▶ **TO DO**
Can you write what comes next in the passage about Ofgem, picking up after its final sentence?

▶ **PASSAGE**
A July 2022 report "Energy pricing and the future of the energy market" by Parliament's Business, Energy and Industrial Strategy Committee found that Ofgem had been incompetent in its supervision of the finances of supplier companies, and that the government overlooked this lack of supervision because it prioritised competition over market regulation. In response, Ofgem accepted that its previous financial resilience regime was not sufficiently robust, and had contributed to some of the supplier failures since August 2021.

==Allegations of abuse of power relating to whistleblowers==
In September 2018, the Guardian published a report claiming that two Ofgem experts had been independently threatened with criminal sanctions if they publicly revealed information. Ofgem allegedly invoked section 105 of the Utilities Act 2000, designed to protect national security, relating to concerns about smart meters and Renewable Heat Incentive projects.

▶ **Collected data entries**
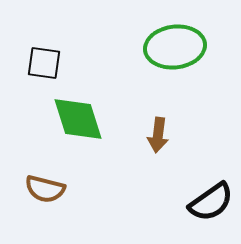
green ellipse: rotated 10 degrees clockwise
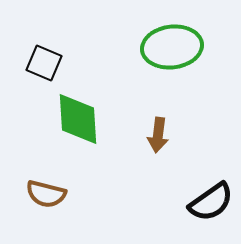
green ellipse: moved 3 px left
black square: rotated 15 degrees clockwise
green diamond: rotated 14 degrees clockwise
brown semicircle: moved 1 px right, 5 px down
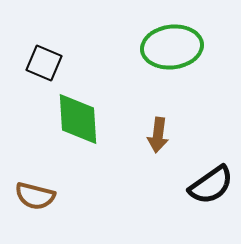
brown semicircle: moved 11 px left, 2 px down
black semicircle: moved 17 px up
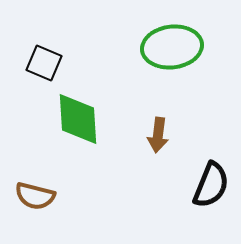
black semicircle: rotated 33 degrees counterclockwise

▶ **THE RESULT**
== Alternative Dispute Resolution (ADR) ==
Under the Alternative Dispute Resolution for Consumer Disputes Regulations 2015, if an energy company fails to resolve a complaint through their own customer service efforts they will be required to advise the consumer of an approved ADR body.

Ofgem is the Competent Authority responsible for approving ADR entities in the energy sector. Ofgem has only ever approved one ADR entity: Ombudsman Services.

=== Energy Industry Voluntary Redress Scheme ===
Ofgem launched an Energy Industry Voluntary Redress Scheme in 2018 to redistribute money paid by energy companies who have breached their operating licence conditions. Recipients of the fund include vulnerable energy consumers and developers of energy products and services that reduce the environmental impact. The scheme is managed by the Energy Saving Trust.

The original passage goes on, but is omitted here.